Vor dem Bombardement wurde das Zielgebiet von Mosquito-Schnellbombern durch rote und grüne Markierungskörper (sogenannte Christbäume) abgegrenzt. Dies wurde überwacht durch einen in großer Höhe fliegenden Masterbomber, der über Funk mit den Markierungsfliegern verbunden war. Dann überprüfte der Masterbomber auf einer tieferen Flugbahn nochmals das Stuttgarter Zielgebiet, legte die exakten Anflughöhen fest und gab den Angriff frei.[3]
Bombardement
Die erste Angriffsserie vom Juli 1944 begann am 25. Juli und endete am 29. Juli 1944. Das Zielgebiet der Angriffe auf Stuttgart stellte im Wesentlichen das dichtbesiedelte Stadtzentrum in der Talkessellage – insbesondere die mittelalterliche Altstadt – dar. Das Bombardement lief meist wie folgt ab: Zuerst wurden tausende Sprengbomben sowie mehrere hundert Luftminen abgeworfen. Durch die Druckwellen der Explosionen wurden die Dächer aufgerissen. Danach wurden tausende Elektron-Thermitstäbe über dem Zielgebiet abgeworfen, die nun in die aufgerissen Dachstühle der Häuser fielen und diese innerhalb kürzester Zeit in Vollbrand versetzten. Binnen kurzer Zeit breiteten sich tausende kleinere Gebäudebrände zu einem Großbrand aus. Ob sich aus diesem ein Feuersturm entwickelt, hängt insbesondere von der Gesamtwetterlage und Windrichtung ab. Bei der ersten Angriffsserie gelang es den Angreifern nicht, einen Feuersturm auszulösen, um die Wirkung der Bomben zu multiplizieren. Sie warfen bei dieser ersten Serie rund 5200 Sprengbomben und knapp 70.000 Brandbomben über Stuttgart ab.[4] Dies gelang erst beim Großangriff am 12. September 1944. In dieser Nacht zwischen 22:59 und 23:30 Uhr warf die britische No. 5 Bomber Group 75 Luftminen, 4300 Sprengbomben und 180.000 Elektron-Thermitstäbe über einem schmalen Areal im Gebiet der Gegend um die Hegel-, Hölderlin- und Schwabstraße sehr zielgenau ab. Das dabei entstandene Großfeuer dehnte sich in hoher Geschwindigkeit aus. Es entstand ein Feuersturm. Dieser vernichtete ein fünf Quadratkilometer großes Stadtgebiet im Stuttgarter Talkessel.[3]
Folgen
Neben den über 4500 Opfern wurden bei den Angriffen 8908 Menschen verwundet, 85 Personen blieben vermisst.
Siehe auch
- Liste von Luftangriffen der Alliierten auf das Deutsche Reich (1939–1945)

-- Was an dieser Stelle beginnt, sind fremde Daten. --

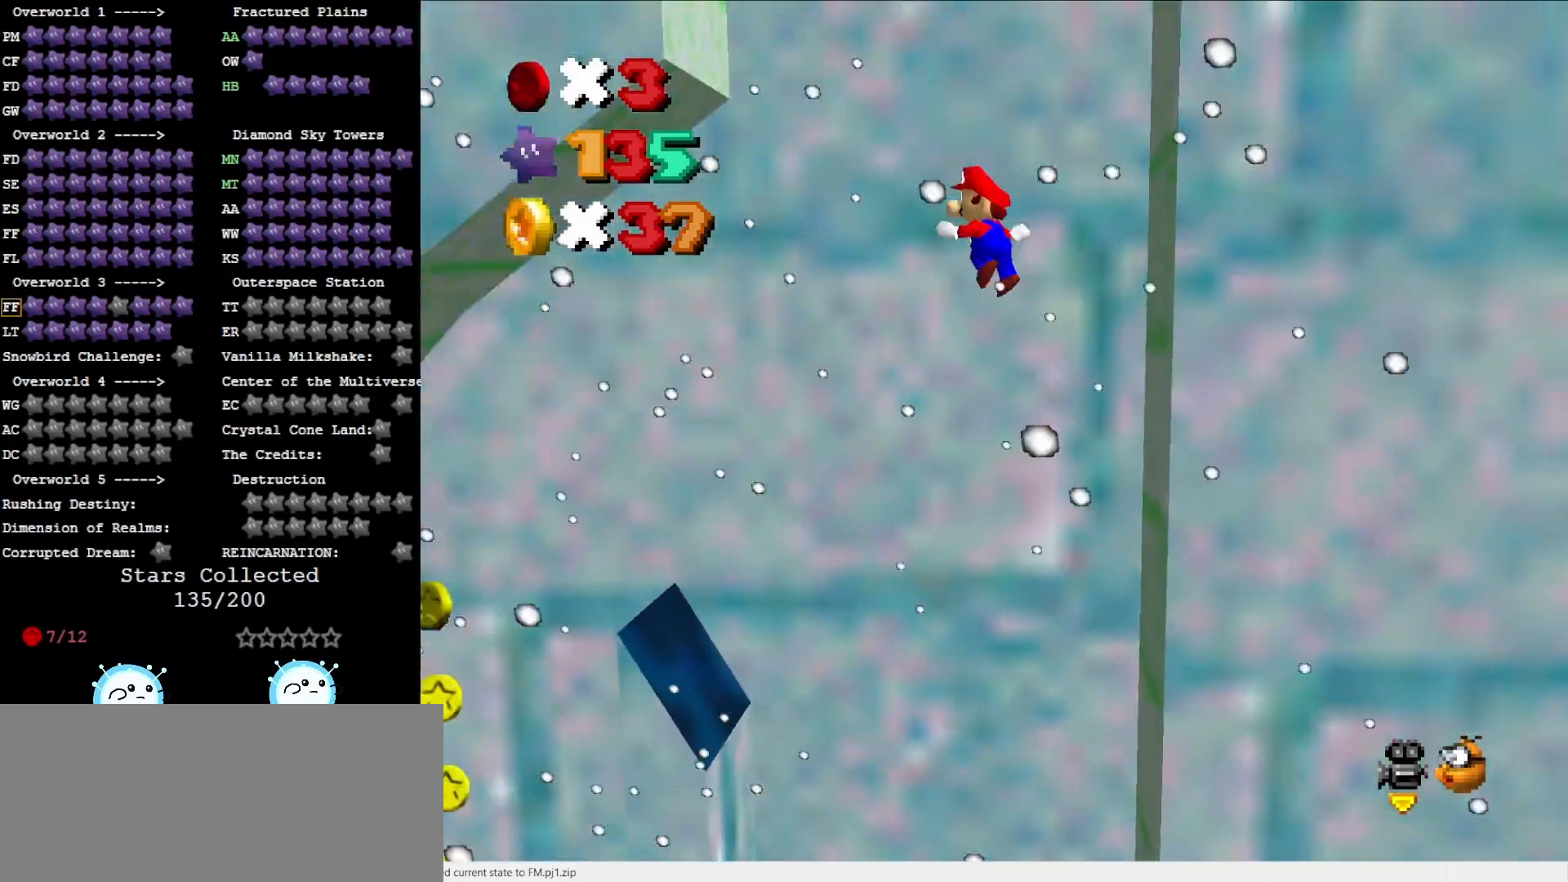
{"buttons": ["A"], "left_stick": "right", "events": [[300, "A", "up"], [367, "left_stick", "center"], [450, "A", "down"], [450, "left_stick", "right"]]}
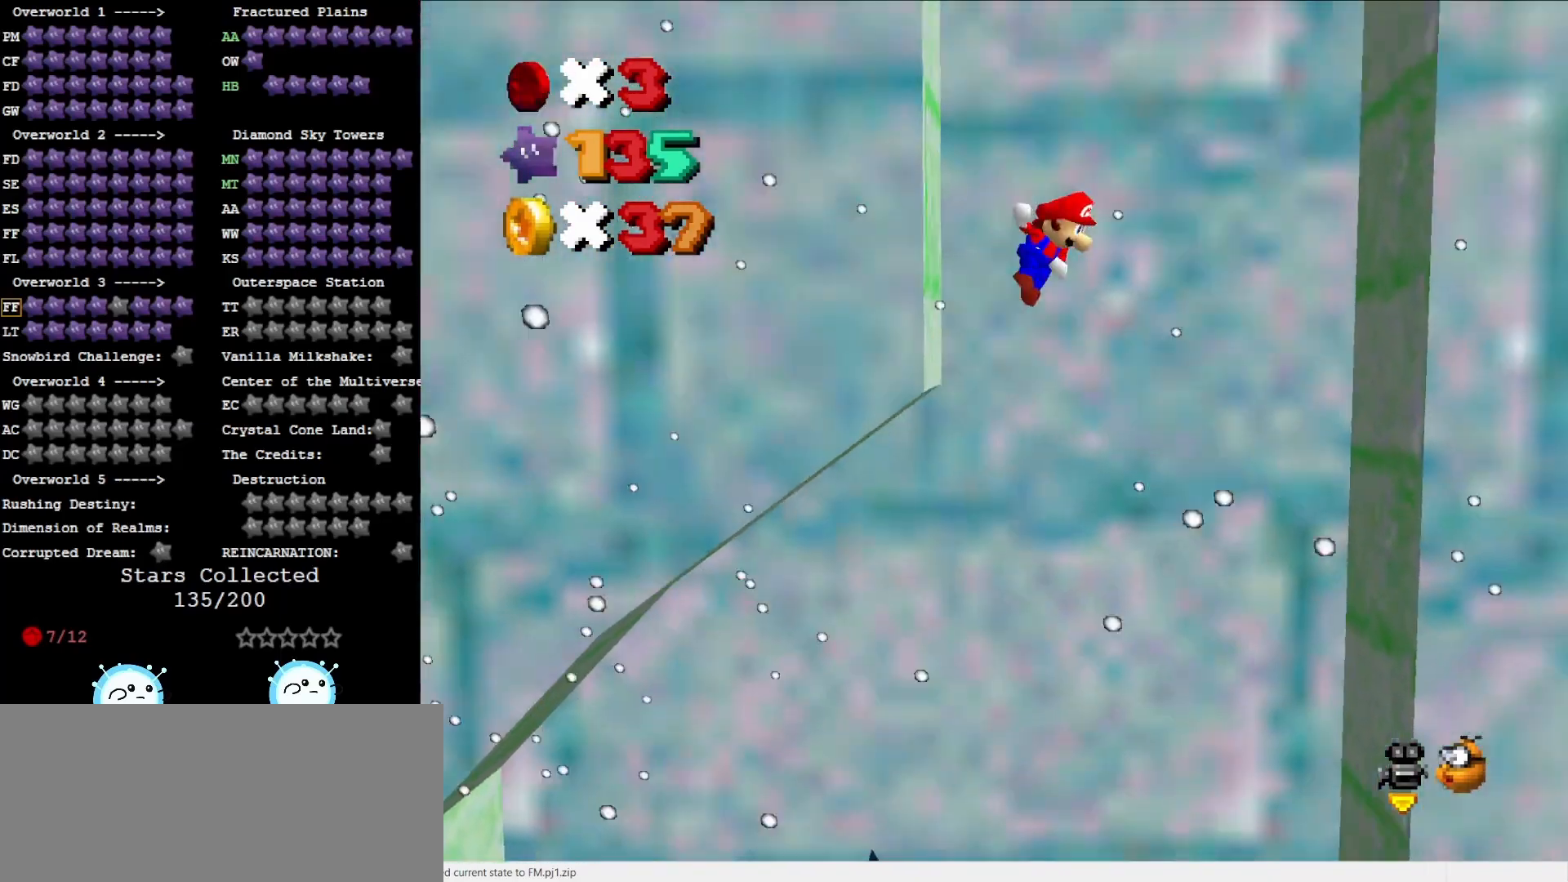
{"buttons": [], "left_stick": "center", "events": [[367, "A", "up"], [450, "left_stick", "center"]]}
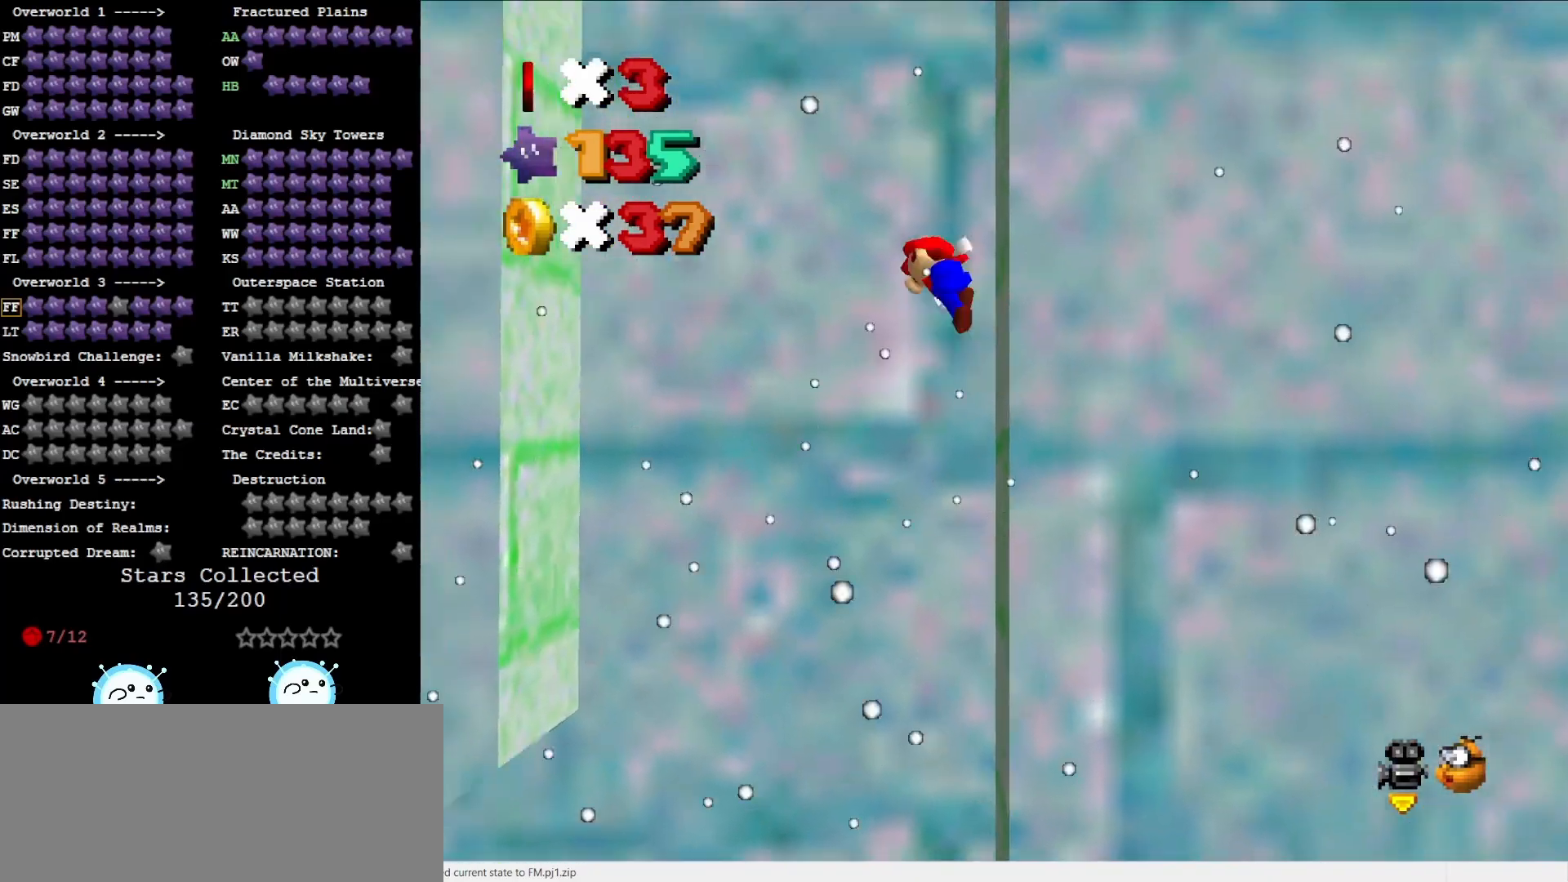
{"buttons": [], "left_stick": "left", "events": [[67, "A", "down"], [150, "A", "up"], [267, "left_stick", "left"]]}
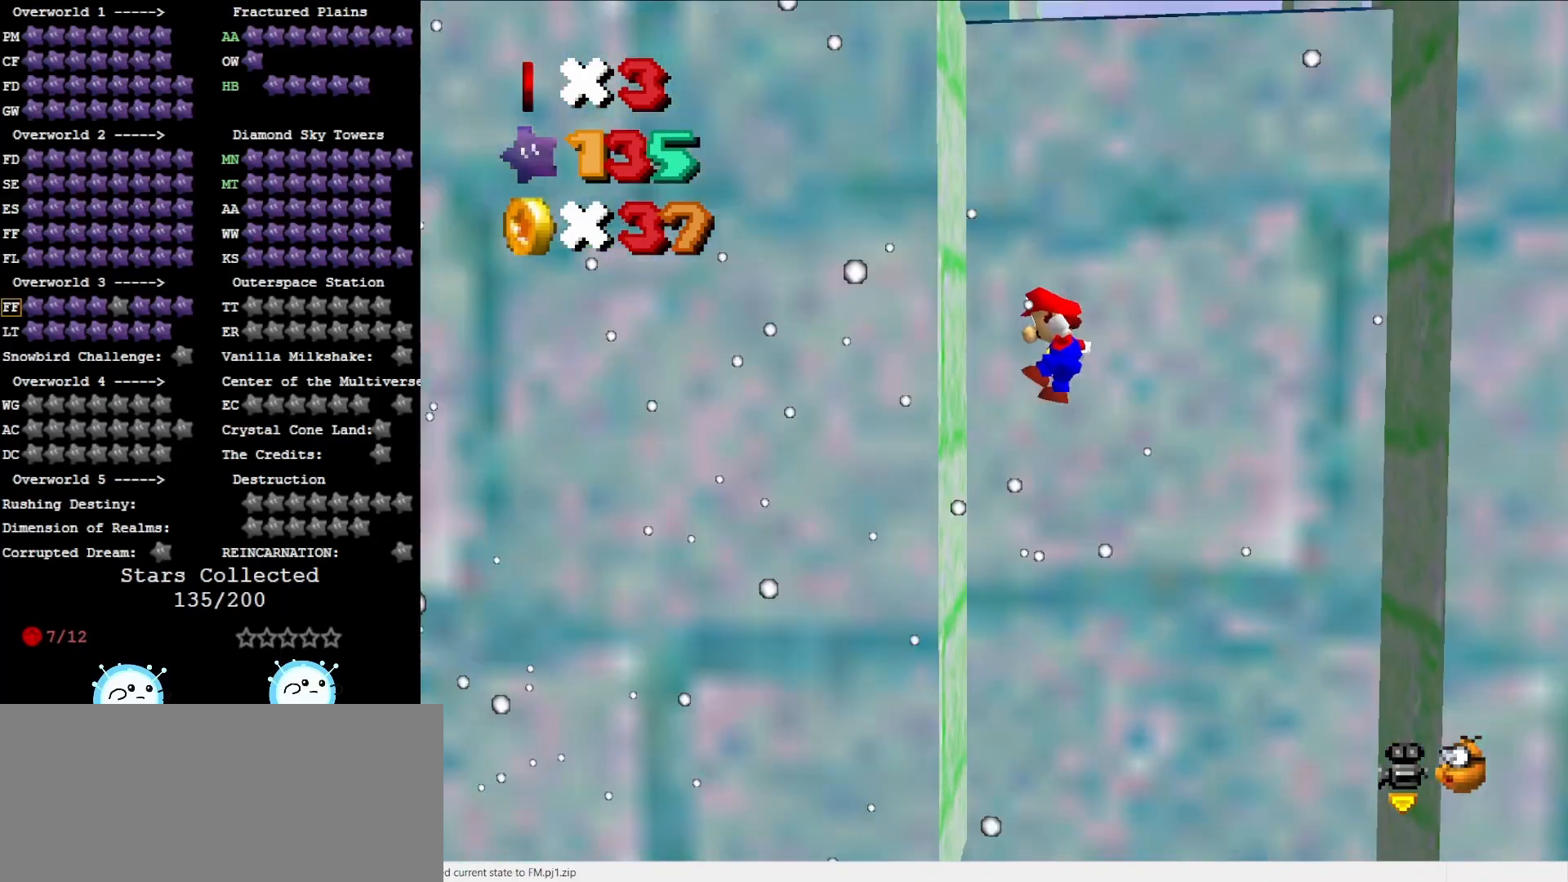
{"buttons": [], "left_stick": "right", "events": [[150, "left_stick", "center"], [167, "A", "down"], [200, "left_stick", "right"], [483, "A", "up"]]}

- Brasilien, Attrappe des Stuttgarter Hauptbahnhofs bei Lauffen am Neckar
Weblinks
- Die Luftangriffe auf Stuttgart Multimedia-Reportage der Stuttgarter Zeitung auf: extra.stuttgarter-zeitung.de, abgerufen am 8. Dezember 2015
- Schutzbauten Stuttgart e.V.
- Liste aller 53 Angriffe auf: schutzbauten-stuttgart.de, abgerufen am 8. Dezember 2015
Literatur
- Heinz Bardua: Stuttgart im Luftkrieg. Klett Verlag, Stuttgart 1967
- Jörg Friedrich: Der Brand. Deutschland im Bombenkrieg 1940–1945. 11. Auflage. Propyläen, München 2002, ISBN 3-549-07165-5.
- James Stern: Die unsichtbaren Trümmer. Eine Reise im besetzten Deutschland 1945. Eichborn, Frankfurt am Main 2004, ISBN 3-8218-0749-0.
Einzelnachweise
- ↑ Heinz Bardua: Stuttgart im Luftkrieg. Klett Verlag, Stuttgart 1967, S. 53.
- ↑ Jörg Friedrich: Der Brand. Deutschland im Bombenkrieg 1940–1945, S. 83
- ↑ a b c d Jörg Friedrich: Der Brand, 2002, 11. Auflage. Ullstein Verlag, München, S. 333–338.
- ↑ Rüdiger Bäßler: Hintergrundinformationen: Luftangriffe im Zweiten Weltkrieg (Memento vom 12. Februar 2013 im Webarchiv archive.today). In Stuttgarter Zeitung vom 28. Oktober 2009, abgerufen am 6. Dezember 2012.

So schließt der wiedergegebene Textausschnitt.